Kita setuju dengan rumusan ini. Tetapi apakah yang dimaksud dengan “Ruang Publik Berpancasila”? Adakah kita mempunyai persepsi yang sama tentang hal ini? Rasanya perlu kita kembali menyimak pidato Bung Karno pada 1 Juni 1945 itu dalam kaitan dengan kehadiran agama-agama di dalam sebuah masyarakat yanng sangat pluralistis. Tentu kita juga harus memperhatikan dinamika di dalam sidang BPUPKI yang kemudian menghasilkan “Piagam Djakarta” (22 Juni 1945) dan rumusan akhir Pancasila (18 Agustus 1945) sebagaimana tercantum dalam Pembukaan UUD 1945.

Setelah menguraikan prinsip kebangsaan (nasionalisme), prinsip kemanusiaan (internasionalisme), prinsip mufakat, perwakilan dan permusyawaratan, dan prinsip kesejahteraan, Bung Karno berbicara tentang “Prinsip Ketuhanan”. Berkata Bung Karno: “Bukan saja bangsa Indonesia ber-Tuhan, tetapi masing-masing orang Indonesia hendaknya ber-Tuhan, Tuhannya sendiri…Hendaknya negara Indonesia ialah negara yang tiap-tiap orangnya dapat menyembah Tuhan dengan cara yang leluasa. Segenap rakyat hendaknya ber-Tuhan secara berkebudayaan yakni, dengan tiada ‘egoisme agama’. Dan hendaklah negara Indonesia satu negara yang ber-Tuhan.”

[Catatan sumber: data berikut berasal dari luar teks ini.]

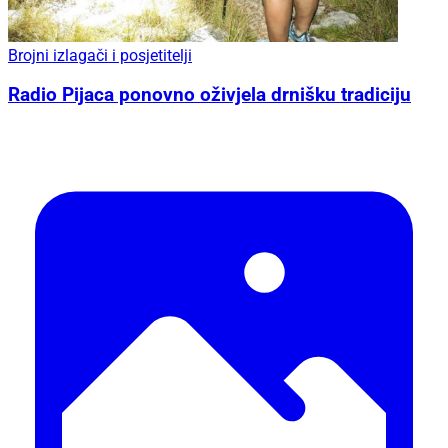
Brojni izlagači i posjetitelji
Radio Pijaca ponovno oživjela drnišku tradiciju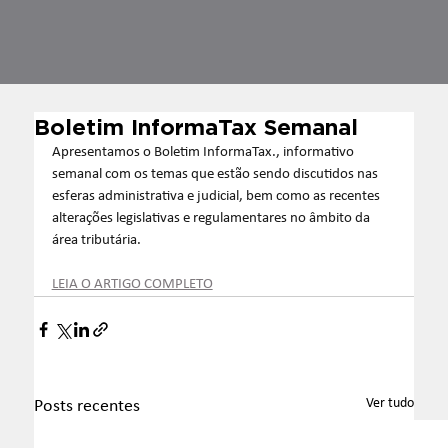
Boletim InformaTax Semanal
Apresentamos o Boletim InformaTax., informativo 
semanal com os temas que estão sendo discutidos nas 
esferas administrativa e judicial, bem como as recentes 
alterações legislativas e regulamentares no âmbito da 
área tributária.
LEIA O ARTIGO COMPLETO
Ver tudo
Posts recentes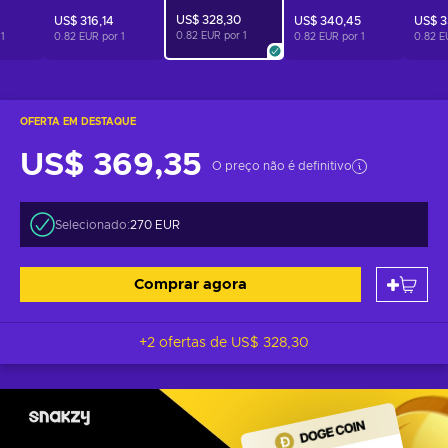
US$ 328,30
US$ 316,14
US$ 340,45
US$ 3
0.82 EUR por
1
r
1
0.82 EUR por
1
0.82 EUR por
1
0.82 E
OFERTA EM DESTAQUE
US$ 369,35
O preço não é definitivo
Selecionado:
270 EUR
Comprar agora
+2 ofertas de
US$ 328,30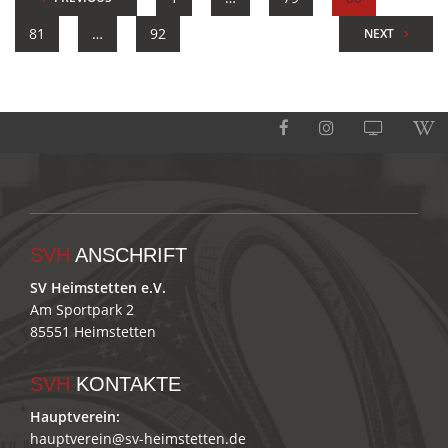
81
…
92
NEXT
SVH
ANSCHRIFT
SV Heimstetten e.V.
Am Sportpark 2
85551 Heimstetten
SVH
KONTAKTE
Hauptverein:
hauptverein@sv-heimstetten.de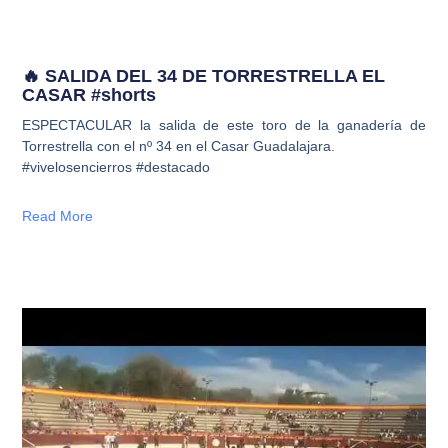
🔥 SALIDA DEL 34 DE TORRESTRELLA EL
CASAR #shorts
ESPECTACULAR la salida de este toro de la ganadería de
Torrestrella con el nº 34 en el Casar Guadalajara.
#vivelosencierros #destacado
Read More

Selanjutnya sebagai pesan moral dari hal keberagamaan itu, Bung Karno menegaskan, adalah kewajiban seluruh umatnya untuk melahirkan keadaban dan saling menghormati satu sama lain. Ia berkata: “Marilah kita amalkan, jalankan agama, baik Islam maupun Kristen dengan cara yang berkeadaban. Apakah cara yang berkeadaban ittu? Ialah hormat menghormati satu sama lain. Nabi Muhammad telah memberi bukti yang cukup tentang verdraagzaamheid, tentang menghormati agama-agama lain. Nabi Isa pun telah menunjukkan verdraagzaamheid itu. Marilah kita di dalam Indonesia Merdeka yang kita susun ini, sesuai dengan itu menyatakan: bahwa prinsip kelima daripada negara kita ialah ketuhanan yang berkebudayaan, ketuhanan yang berbudi pekerti luhur, ketuhanan yang menghormati satu sama lain.”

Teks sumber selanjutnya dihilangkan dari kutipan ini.